» **Request**:
Which of the lines below contain the string "TypeScript"? Return each one in full.

▬▬▬▬▬▬▬▬▬▬

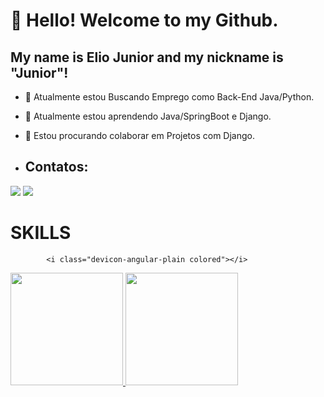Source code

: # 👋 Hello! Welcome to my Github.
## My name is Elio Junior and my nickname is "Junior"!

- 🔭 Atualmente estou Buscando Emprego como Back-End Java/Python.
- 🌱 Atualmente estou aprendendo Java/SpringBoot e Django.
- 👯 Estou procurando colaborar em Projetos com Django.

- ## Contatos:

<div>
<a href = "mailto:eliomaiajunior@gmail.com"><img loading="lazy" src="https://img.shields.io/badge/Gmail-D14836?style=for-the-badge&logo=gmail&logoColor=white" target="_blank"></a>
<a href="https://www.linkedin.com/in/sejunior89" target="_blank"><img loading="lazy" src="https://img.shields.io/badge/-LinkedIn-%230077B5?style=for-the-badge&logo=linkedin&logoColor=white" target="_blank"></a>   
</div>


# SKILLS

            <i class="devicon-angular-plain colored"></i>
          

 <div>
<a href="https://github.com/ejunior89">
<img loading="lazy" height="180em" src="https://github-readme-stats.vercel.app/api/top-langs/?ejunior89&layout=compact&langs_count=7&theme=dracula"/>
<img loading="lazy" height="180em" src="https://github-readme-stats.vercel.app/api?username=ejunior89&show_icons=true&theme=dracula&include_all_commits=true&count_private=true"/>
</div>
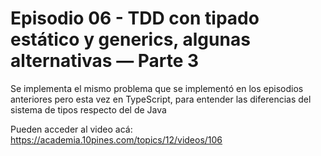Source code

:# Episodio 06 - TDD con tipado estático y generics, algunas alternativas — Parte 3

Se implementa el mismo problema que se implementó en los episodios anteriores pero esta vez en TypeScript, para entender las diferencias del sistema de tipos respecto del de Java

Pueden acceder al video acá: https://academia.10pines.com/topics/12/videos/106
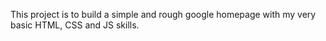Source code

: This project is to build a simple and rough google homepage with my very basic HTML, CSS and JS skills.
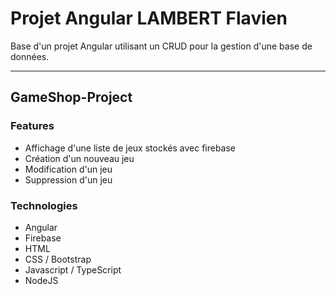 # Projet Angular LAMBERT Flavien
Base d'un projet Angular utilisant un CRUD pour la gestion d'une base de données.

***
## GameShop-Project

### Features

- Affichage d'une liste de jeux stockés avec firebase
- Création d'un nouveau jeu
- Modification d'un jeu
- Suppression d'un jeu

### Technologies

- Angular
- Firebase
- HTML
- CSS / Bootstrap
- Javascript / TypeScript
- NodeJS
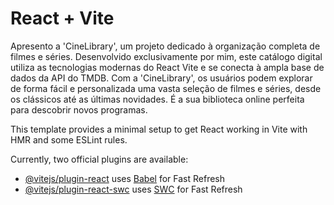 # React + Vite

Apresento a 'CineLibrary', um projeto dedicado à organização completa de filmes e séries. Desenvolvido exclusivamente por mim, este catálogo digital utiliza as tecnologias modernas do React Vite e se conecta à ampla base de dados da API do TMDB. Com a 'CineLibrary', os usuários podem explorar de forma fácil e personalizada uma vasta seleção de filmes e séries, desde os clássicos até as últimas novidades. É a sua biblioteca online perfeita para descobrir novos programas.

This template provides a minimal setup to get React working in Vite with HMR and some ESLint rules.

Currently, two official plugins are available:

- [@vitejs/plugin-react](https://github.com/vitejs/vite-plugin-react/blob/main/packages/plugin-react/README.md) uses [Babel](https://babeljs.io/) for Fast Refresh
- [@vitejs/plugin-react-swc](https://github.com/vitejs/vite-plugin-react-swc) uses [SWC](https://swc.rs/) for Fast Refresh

▬▬▬▬▬▬▬▬▬▬

» **Reply**:
Se implementa el mismo problema que se implementó en los episodios anteriores pero esta vez en TypeScript, para entender las diferencias del sistema de tipos respecto del de Java
- Javascript / TypeScript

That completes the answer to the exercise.